> Your task
Output, exactly and alone, the lines from the one containing "Fed up with" through the last line of the material below, both ends included.

> Data shown
-=-=-

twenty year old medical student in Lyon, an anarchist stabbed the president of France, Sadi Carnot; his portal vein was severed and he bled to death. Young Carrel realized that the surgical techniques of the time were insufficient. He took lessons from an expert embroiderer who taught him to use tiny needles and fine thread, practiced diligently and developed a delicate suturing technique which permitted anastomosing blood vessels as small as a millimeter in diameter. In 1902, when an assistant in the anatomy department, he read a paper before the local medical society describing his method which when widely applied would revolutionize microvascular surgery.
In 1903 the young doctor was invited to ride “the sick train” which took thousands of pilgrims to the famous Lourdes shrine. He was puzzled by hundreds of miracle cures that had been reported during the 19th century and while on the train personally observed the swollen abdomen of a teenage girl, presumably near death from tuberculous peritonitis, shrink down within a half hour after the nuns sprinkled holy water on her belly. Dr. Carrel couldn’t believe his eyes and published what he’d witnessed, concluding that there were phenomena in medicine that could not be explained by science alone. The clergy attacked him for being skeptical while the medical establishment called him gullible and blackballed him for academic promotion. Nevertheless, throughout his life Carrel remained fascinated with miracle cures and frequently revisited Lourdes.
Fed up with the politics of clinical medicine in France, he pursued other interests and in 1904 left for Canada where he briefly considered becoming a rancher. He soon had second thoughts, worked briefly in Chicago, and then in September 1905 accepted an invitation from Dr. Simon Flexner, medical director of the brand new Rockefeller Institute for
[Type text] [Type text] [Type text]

-=-=-

> Solution to the problem
Fed up with the politics of clinical medicine in France, he pursued other interests and in 1904 left for Canada where he briefly considered becoming a rancher. He soon had second thoughts, worked briefly in Chicago, and then in September 1905 accepted an invitation from Dr. Simon Flexner, medical director of the brand new Rockefeller Institute for
[Type text] [Type text] [Type text]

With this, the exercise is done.